**Data for this task:**

┄┄┄┄┄┄

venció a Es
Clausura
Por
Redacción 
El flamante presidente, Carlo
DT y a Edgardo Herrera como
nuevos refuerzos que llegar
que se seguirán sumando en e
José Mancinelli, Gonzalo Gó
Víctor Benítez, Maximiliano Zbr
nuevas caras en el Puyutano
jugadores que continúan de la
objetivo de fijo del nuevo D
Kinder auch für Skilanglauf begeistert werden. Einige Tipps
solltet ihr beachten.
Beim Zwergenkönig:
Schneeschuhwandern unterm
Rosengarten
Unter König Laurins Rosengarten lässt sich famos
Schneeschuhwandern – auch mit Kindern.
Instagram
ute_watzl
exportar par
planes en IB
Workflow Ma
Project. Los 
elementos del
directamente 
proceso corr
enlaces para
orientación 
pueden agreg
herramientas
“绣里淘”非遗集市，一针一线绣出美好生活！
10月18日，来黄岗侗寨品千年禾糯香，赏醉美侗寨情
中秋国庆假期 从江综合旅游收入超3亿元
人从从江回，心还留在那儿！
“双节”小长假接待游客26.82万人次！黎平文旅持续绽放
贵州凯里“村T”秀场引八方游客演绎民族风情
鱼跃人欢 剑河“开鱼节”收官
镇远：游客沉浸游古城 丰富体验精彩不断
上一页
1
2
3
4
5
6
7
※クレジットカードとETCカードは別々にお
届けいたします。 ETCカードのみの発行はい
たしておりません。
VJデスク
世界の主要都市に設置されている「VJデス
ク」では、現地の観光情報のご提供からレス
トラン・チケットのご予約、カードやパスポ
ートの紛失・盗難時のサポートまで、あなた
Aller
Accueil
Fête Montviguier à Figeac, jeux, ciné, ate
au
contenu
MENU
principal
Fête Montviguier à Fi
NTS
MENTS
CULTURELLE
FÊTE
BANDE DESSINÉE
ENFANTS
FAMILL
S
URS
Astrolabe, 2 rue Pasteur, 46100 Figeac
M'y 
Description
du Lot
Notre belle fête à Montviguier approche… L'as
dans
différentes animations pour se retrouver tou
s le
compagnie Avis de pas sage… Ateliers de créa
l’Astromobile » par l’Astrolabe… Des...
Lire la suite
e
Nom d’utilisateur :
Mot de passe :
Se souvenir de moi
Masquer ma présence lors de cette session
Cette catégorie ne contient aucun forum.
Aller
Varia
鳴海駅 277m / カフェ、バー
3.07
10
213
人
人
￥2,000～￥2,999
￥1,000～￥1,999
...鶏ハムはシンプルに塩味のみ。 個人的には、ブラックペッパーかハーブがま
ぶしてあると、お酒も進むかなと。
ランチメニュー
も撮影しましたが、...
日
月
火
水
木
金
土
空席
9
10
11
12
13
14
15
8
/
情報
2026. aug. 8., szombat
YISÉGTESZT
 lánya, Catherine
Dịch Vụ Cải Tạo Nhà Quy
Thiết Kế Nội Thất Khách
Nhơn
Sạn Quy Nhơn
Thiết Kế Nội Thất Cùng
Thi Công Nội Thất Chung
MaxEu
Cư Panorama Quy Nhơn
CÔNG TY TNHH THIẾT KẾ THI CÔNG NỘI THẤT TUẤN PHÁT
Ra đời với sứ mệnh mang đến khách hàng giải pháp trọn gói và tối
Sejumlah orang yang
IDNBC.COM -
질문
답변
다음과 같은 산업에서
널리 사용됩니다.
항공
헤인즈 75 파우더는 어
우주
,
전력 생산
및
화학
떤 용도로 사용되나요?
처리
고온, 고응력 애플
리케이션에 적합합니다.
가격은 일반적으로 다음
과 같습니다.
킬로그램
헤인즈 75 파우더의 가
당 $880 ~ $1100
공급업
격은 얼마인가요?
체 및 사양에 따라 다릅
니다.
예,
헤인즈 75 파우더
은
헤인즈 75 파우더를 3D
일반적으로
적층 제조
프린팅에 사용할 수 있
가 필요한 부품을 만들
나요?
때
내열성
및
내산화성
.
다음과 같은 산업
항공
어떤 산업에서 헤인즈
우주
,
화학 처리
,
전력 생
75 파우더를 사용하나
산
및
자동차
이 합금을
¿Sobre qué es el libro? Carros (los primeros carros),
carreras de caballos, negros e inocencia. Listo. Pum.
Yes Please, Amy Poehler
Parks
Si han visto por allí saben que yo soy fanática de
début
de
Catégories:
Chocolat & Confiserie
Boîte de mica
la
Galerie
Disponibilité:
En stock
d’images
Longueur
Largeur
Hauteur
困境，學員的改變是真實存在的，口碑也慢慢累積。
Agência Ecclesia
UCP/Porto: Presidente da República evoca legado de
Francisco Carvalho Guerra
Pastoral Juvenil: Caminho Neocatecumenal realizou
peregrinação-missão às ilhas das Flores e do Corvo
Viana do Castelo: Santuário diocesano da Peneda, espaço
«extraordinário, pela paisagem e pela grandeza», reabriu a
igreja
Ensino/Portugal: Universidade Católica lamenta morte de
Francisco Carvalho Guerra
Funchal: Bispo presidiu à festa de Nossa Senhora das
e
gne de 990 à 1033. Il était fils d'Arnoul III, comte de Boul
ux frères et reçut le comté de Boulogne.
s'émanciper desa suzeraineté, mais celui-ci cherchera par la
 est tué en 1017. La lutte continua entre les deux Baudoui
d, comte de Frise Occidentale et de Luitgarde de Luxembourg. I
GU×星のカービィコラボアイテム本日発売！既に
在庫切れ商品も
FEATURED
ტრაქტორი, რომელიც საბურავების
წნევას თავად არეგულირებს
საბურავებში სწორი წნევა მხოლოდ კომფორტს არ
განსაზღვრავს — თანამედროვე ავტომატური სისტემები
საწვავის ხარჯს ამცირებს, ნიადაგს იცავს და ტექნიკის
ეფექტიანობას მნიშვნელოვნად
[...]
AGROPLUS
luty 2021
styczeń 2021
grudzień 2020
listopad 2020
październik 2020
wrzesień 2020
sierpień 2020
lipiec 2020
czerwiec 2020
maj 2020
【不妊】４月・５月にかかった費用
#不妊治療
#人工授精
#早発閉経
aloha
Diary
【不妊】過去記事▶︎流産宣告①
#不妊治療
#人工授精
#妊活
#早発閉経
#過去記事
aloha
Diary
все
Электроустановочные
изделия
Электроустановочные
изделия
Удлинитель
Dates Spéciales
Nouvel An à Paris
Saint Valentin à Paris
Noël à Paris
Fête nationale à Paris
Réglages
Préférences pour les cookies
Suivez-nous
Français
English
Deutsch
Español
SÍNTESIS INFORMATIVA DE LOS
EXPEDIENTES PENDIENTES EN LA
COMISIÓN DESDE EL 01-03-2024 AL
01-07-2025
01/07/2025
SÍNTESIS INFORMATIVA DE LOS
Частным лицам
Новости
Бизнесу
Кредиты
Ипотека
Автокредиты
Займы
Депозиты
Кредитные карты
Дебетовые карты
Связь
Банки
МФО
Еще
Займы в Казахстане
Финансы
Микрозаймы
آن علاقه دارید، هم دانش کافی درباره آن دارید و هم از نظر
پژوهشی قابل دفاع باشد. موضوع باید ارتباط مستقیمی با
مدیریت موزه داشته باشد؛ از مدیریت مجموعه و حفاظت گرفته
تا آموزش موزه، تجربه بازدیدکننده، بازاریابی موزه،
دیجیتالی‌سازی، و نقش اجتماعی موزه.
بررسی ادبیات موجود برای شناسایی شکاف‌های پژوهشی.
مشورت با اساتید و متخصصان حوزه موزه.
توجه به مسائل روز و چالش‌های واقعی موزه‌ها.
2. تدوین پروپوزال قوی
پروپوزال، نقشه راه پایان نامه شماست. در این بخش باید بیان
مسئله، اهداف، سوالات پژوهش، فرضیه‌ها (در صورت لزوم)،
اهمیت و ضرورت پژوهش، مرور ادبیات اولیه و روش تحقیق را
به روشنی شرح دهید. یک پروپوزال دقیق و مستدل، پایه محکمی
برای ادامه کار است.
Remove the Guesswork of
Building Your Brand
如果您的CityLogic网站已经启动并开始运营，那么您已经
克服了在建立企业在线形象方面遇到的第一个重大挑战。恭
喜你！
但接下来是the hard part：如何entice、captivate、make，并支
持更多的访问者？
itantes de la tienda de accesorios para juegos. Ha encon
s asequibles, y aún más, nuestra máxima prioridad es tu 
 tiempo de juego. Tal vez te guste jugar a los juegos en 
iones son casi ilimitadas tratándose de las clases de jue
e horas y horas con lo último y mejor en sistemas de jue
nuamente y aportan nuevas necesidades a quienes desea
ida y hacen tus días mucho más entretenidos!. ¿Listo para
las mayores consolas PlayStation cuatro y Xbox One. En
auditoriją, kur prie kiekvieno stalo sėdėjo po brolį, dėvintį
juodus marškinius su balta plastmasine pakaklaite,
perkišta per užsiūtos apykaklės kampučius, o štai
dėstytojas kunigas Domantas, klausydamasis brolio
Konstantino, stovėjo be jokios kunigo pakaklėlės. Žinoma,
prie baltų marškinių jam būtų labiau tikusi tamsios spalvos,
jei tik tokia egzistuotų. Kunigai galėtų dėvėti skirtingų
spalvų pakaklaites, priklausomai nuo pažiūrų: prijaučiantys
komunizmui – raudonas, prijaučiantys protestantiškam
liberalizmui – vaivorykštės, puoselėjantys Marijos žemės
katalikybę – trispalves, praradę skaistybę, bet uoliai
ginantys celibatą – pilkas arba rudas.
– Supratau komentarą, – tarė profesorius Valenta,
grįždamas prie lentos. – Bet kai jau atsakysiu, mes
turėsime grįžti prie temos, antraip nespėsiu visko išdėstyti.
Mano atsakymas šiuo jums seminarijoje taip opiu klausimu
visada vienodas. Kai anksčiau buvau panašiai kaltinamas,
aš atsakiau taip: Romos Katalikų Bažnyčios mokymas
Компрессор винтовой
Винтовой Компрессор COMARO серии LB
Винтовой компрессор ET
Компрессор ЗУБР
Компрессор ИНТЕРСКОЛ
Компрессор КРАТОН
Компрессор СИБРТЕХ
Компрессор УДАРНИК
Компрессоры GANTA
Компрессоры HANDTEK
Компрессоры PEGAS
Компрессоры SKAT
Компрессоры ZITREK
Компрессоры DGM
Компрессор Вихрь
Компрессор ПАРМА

┄┄┄┄┄┄

**Work to complete:**
In the entries above, the lines between the one holding "Yes Please, Amy Poehler" and the one holding "دیجیتالی‌سازی، و نقش اجتماعی موزه.", inclusive, are to be printed exactly as written, and those alone.

**Response area:**
Yes Please, Amy Poehler
Parks
Si han visto por allí saben que yo soy fanática de
début
de
Catégories:
Chocolat & Confiserie
Boîte de mica
la
Galerie
Disponibilité:
En stock
d’images
Longueur
Largeur
Hauteur
困境，學員的改變是真實存在的，口碑也慢慢累積。
Agência Ecclesia
UCP/Porto: Presidente da República evoca legado de
Francisco Carvalho Guerra
Pastoral Juvenil: Caminho Neocatecumenal realizou
peregrinação-missão às ilhas das Flores e do Corvo
Viana do Castelo: Santuário diocesano da Peneda, espaço
«extraordinário, pela paisagem e pela grandeza», reabriu a
igreja
Ensino/Portugal: Universidade Católica lamenta morte de
Francisco Carvalho Guerra
Funchal: Bispo presidiu à festa de Nossa Senhora das
e
gne de 990 à 1033. Il était fils d'Arnoul III, comte de Boul
ux frères et reçut le comté de Boulogne.
s'émanciper desa suzeraineté, mais celui-ci cherchera par la
 est tué en 1017. La lutte continua entre les deux Baudoui
d, comte de Frise Occidentale et de Luitgarde de Luxembourg. I
GU×星のカービィコラボアイテム本日発売！既に
在庫切れ商品も
FEATURED
ტრაქტორი, რომელიც საბურავების
წნევას თავად არეგულირებს
საბურავებში სწორი წნევა მხოლოდ კომფორტს არ
განსაზღვრავს — თანამედროვე ავტომატური სისტემები
საწვავის ხარჯს ამცირებს, ნიადაგს იცავს და ტექნიკის
ეფექტიანობას მნიშვნელოვნად
[...]
AGROPLUS
luty 2021
styczeń 2021
grudzień 2020
listopad 2020
październik 2020
wrzesień 2020
sierpień 2020
lipiec 2020
czerwiec 2020
maj 2020
【不妊】４月・５月にかかった費用
#不妊治療
#人工授精
#早発閉経
aloha
Diary
【不妊】過去記事▶︎流産宣告①
#不妊治療
#人工授精
#妊活
#早発閉経
#過去記事
aloha
Diary
все
Электроустановочные
изделия
Электроустановочные
изделия
Удлинитель
Dates Spéciales
Nouvel An à Paris
Saint Valentin à Paris
Noël à Paris
Fête nationale à Paris
Réglages
Préférences pour les cookies
Suivez-nous
Français
English
Deutsch
Español
SÍNTESIS INFORMATIVA DE LOS
EXPEDIENTES PENDIENTES EN LA
COMISIÓN DESDE EL 01-03-2024 AL
01-07-2025
01/07/2025
SÍNTESIS INFORMATIVA DE LOS
Частным лицам
Новости
Бизнесу
Кредиты
Ипотека
Автокредиты
Займы
Депозиты
Кредитные карты
Дебетовые карты
Связь
Банки
МФО
Еще
Займы в Казахстане
Финансы
Микрозаймы
آن علاقه دارید، هم دانش کافی درباره آن دارید و هم از نظر
پژوهشی قابل دفاع باشد. موضوع باید ارتباط مستقیمی با
مدیریت موزه داشته باشد؛ از مدیریت مجموعه و حفاظت گرفته
تا آموزش موزه، تجربه بازدیدکننده، بازاریابی موزه،
دیجیتالی‌سازی، و نقش اجتماعی موزه.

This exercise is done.